Python Library Overview

What is PyArrow?

PyArrow is the Python implementation of Apache Arrow. It provides a cross-language development platform for in-memory data with a standardized columnar memory format for efficient analytic operations on modern hardware.

import pyarrow as pa

# Display version information
pa.__version__

Key Features

PyArrow provides:

Columnar Memory Format: Efficient in-memory representation of tabular data
Zero-Copy Reads: Share data between processes without serialization overhead
Compute Functions: Vectorized operations on arrays and tables
File Formats: Read/write Parquet, CSV, JSON, Feather, ORC
Dataset API: Work with multi-file, partitioned datasets
Pandas Integration: Seamless conversion to/from pandas DataFrames

Core Data Types

Arrays

Arrays are the fundamental data structure in PyArrow:

import pyarrow as pa

# Create an array from Python list
array = pa.array([1, 2, 3, 4, 5])
print(array)
# <pyarrow.lib.Int64Array object at ...>
# [
#   1,
#   2,
#   3,
#   4,
#   5
# ]

# Specify data type explicitly
array = pa.array([1, 2, 3], type=pa.int8())
print(array.type)  # int8

Tables

Tables are collections of named columns:

import pyarrow as pa

# Create a table from Python dictionaries
table = pa.table({
    'id': [1, 2, 3],
    'name': ['Alice', 'Bob', 'Charlie'],
    'score': [95.5, 87.3, 92.1]
})

print(table)
print(f"Columns: {table.column_names}")
print(f"Schema: {table.schema}")

Type System

PyArrow provides a rich type system:

import pyarrow as pa

# Numeric types
pa.int8(), pa.int16(), pa.int32(), pa.int64()
pa.uint8(), pa.uint16(), pa.uint32(), pa.uint64()
pa.float16(), pa.float32(), pa.float64()

# String and binary
pa.string(), pa.utf8()  # UTF-8 encoded strings
pa.binary()  # Variable-length binary
pa.large_string(), pa.large_binary()  # For large data

# Temporal types
pa.timestamp('ms')  # Millisecond timestamp
pa.timestamp('us', tz='UTC')  # With timezone
pa.date32(), pa.date64()
pa.time32('s'), pa.time64('us')

### [SOURCE MATERIAL]
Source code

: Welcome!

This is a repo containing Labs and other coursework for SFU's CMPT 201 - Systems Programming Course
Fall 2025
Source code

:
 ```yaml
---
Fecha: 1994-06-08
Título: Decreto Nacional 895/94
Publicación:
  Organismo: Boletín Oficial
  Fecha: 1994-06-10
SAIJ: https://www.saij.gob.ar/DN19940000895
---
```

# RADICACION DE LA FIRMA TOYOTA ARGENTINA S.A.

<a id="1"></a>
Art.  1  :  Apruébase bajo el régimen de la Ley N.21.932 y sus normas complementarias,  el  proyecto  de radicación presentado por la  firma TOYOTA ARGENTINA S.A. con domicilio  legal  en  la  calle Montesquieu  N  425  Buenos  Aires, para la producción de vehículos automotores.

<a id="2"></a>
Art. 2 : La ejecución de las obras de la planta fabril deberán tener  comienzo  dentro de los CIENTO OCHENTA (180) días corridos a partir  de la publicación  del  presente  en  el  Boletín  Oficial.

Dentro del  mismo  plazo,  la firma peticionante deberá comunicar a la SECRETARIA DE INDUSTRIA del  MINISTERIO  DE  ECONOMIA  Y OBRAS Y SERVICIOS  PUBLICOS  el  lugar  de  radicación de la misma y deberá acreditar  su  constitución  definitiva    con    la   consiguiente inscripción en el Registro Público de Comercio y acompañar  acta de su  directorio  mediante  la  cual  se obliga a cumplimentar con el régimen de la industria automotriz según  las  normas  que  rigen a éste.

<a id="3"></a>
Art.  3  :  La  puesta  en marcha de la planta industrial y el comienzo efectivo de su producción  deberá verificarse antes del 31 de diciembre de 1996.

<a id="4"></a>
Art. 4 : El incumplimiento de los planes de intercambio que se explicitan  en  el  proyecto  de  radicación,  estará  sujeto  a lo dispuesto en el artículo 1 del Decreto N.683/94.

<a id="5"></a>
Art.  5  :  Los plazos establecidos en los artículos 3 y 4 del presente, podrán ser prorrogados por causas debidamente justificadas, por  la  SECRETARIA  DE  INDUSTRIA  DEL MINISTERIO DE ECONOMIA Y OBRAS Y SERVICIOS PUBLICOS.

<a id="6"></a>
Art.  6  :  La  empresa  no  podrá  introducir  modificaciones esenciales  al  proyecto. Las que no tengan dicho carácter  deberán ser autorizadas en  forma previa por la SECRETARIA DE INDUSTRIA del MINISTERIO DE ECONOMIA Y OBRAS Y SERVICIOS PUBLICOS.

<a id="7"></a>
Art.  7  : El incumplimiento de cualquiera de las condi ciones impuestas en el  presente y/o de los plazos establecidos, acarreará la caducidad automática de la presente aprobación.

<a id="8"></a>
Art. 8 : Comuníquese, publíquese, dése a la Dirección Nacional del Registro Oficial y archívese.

### [TASK GOAL]
According to the PyArrow overview, what is the purpose of PyArrow's standardized columnar memory format for in-memory data? Answer in one to three sentences. The records have nothing to do with the work asked here.

### [EXPECTED ANSWER]
PyArrow's standardized columnar memory format for in-memory data is meant to support efficient analytic operations on modern hardware.